---- Provided information

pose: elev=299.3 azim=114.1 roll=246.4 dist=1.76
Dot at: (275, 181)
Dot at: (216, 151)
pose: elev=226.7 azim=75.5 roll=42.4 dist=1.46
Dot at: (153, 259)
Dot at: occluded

--------
---- Provided information

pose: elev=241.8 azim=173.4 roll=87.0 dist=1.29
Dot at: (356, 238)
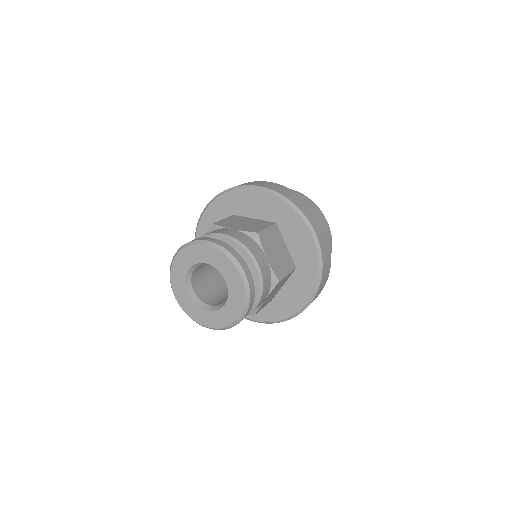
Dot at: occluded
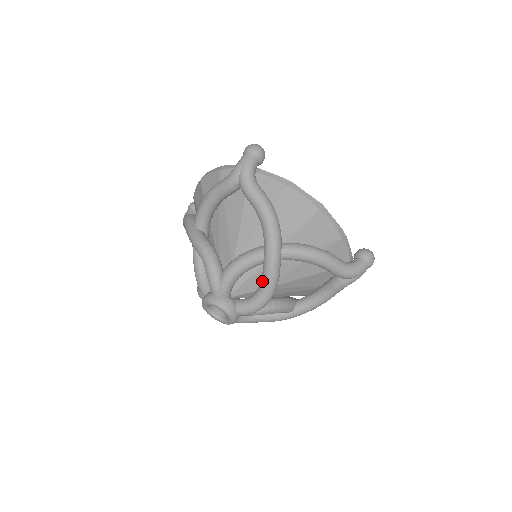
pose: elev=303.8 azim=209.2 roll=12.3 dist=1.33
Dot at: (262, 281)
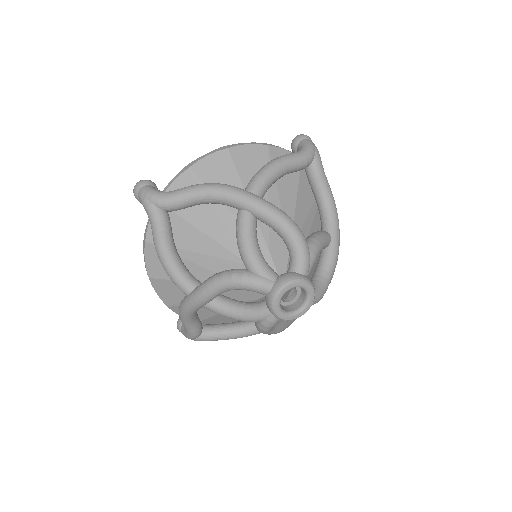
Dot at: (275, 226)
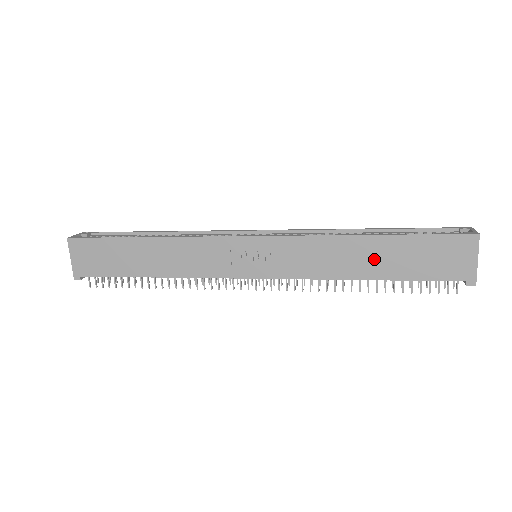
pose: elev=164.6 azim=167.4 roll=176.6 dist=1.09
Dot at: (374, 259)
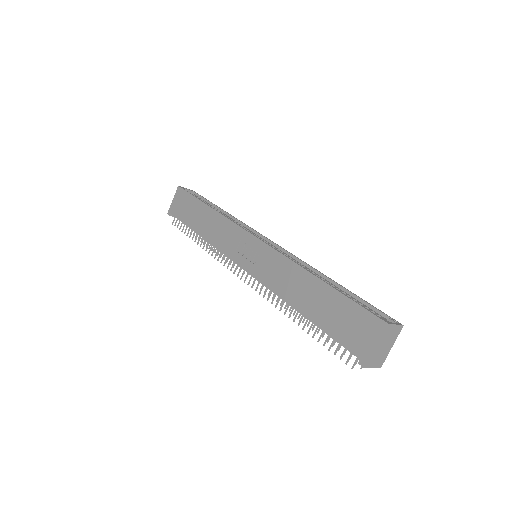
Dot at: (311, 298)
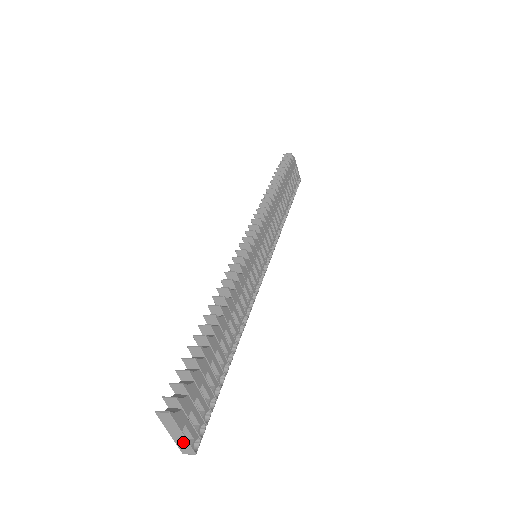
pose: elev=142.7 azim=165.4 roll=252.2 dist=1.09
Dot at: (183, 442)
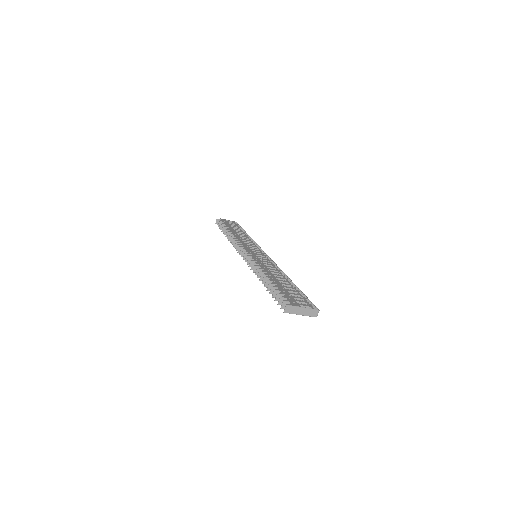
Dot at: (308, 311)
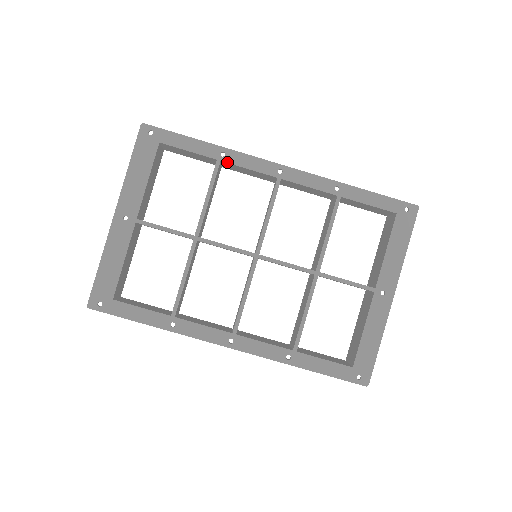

--------

* **Written problem**
Starting with the line containing "pose: elev=142.7 azim=165.4" and going on through the line containing "Dot at: (308, 311)", write those entries out again with "roll" switched to "tilt" and everything else unchanged. Leave the pictures out.

* **Correct output**
pose: elev=142.7 azim=165.4 tilt=252.2 dist=1.09
Dot at: (183, 442)
Dot at: (308, 311)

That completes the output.